Exercices proposés:
a. Recopiez le passage du texte à lire qui commence aux mots « Pour mener à » et s'arrête après « éveiller les soupçons. », en remplaçant « filatures » par « surveillances ».
b. Dites si chacune des affirmations suivantes concorde avec le texte à lire. Répondez par oui ou par non, puis citez les mots exacts du texte qui permettent de trancher : (i) Jean-Emmanuel Derny travaille uniquement pour des multinationales ; (ii) dans le cas décrit, la personne partie avec le code source est allée travailler chez un concurrent ; (iii) six mois après son coup, le coupable devient plus discret.

Texte à lire:
+++

En quoi consiste votre métier ?

Jean-Emmanuel Derny. Je travaille aussi bien pour des PME, que pour des multinationales très connues. On fait appel à moi dans différentes situations : espionnage industriel, médisance, lorsqu'un salarié est parti avec des informations confidentielles… Par exemple, je travaille actuellement sur le cas d'une société qui a conçu un logiciel très pointu. Quelqu'un est parti avec le code source et cette personne est allée travailler chez un concurrent qui a développé le logiciel sous un autre nom. L'entreprise s'est rendu compte qu'elle perdait du chiffre d'affaires mais elle a des doutes sur l'identité du coupable et me demande de lui fournir des renseignements pour confirmer ou infirmer ces soupçons. Dans des cas comme celui-ci, il faut étudier les suspects potentiels : si je découvre qu'un ancien salarié a connu par le passé le dirigeant de cette entreprise concurrente, qu'en plus de cela il a des problèmes d'argent et qu'il a frôlé une condamnation pour escroquerie il y a 15 ans dans une société similaire... mon client n'aura plus de doutes. Et c'est du vécu.

 

"Six mois après son coup, le coupable redevient moins discret : on trouve alors plus d’indices"

Pour mener à bien ce genre de mission, on fait des filatures, on rencontre des gens à droite et à gauche afin de récolter des informations et, au mieux, de trouver des preuves. Je connais toutes sortes de personnes dans le métier qui peuvent jouer les acheteurs, les techniciens… Je travaillé dans l'industrie et c'est un atout car je connais bien le milieu, ce qui permet d'avoir un discours adapté lorsqu'il faut approcher des gens sans éveiller les soupçons.

+++

(Entrées enregistrées du jeu de données)
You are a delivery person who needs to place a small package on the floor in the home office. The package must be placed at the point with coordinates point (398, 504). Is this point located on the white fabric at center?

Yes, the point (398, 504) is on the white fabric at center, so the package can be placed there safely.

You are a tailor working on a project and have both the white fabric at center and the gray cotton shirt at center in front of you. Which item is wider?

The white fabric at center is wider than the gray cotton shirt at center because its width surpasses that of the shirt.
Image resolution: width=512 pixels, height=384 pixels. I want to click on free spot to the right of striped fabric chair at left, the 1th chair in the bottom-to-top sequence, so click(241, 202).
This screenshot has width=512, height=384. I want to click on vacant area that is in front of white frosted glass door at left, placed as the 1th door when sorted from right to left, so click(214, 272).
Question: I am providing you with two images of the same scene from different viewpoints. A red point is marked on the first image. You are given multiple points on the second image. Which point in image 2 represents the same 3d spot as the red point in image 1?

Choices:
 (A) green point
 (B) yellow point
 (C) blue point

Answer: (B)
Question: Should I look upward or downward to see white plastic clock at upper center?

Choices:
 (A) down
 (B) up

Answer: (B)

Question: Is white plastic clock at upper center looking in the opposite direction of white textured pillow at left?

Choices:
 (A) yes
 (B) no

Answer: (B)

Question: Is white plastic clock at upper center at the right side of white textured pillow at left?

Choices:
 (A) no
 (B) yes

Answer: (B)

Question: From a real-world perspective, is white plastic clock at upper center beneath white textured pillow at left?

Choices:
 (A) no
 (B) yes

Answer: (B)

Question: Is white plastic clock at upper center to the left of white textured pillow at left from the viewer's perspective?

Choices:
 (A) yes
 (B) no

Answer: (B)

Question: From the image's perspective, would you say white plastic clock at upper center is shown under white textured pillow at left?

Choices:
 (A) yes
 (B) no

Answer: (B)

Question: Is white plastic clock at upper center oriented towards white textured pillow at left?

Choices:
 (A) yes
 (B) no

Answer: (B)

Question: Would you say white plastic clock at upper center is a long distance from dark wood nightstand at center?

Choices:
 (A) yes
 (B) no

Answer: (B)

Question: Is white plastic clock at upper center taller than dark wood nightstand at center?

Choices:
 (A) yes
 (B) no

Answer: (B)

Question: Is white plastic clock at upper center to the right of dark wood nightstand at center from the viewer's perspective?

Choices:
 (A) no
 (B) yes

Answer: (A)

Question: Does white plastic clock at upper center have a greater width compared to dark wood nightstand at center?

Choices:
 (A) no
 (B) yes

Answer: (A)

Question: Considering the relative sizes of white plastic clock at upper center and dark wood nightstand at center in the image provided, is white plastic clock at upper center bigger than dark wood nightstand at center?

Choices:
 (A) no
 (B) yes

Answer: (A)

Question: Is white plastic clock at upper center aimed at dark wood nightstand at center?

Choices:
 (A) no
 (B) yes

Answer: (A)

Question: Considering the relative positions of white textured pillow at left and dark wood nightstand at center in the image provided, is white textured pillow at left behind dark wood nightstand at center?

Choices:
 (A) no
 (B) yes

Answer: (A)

+++

Corrigé des exercices:
a.
Pour mener à bien ce genre de mission, on fait des surveillances, on rencontre des gens à droite et à gauche afin de récolter des informations et, au mieux, de trouver des preuves. Je connais toutes sortes de personnes dans le métier qui peuvent jouer les acheteurs, les techniciens… Je travaillé dans l'industrie et c'est un atout car je connais bien le milieu, ce qui permet d'avoir un discours adapté lorsqu'il faut approcher des gens sans éveiller les soupçons.

b.
(i) Non : « Je travaille aussi bien pour des PME, que pour des multinationales très connues. »
(ii) Oui : « cette personne est allée travailler chez un concurrent »
(iii) Non : « Six mois après son coup, le coupable redevient moins discret »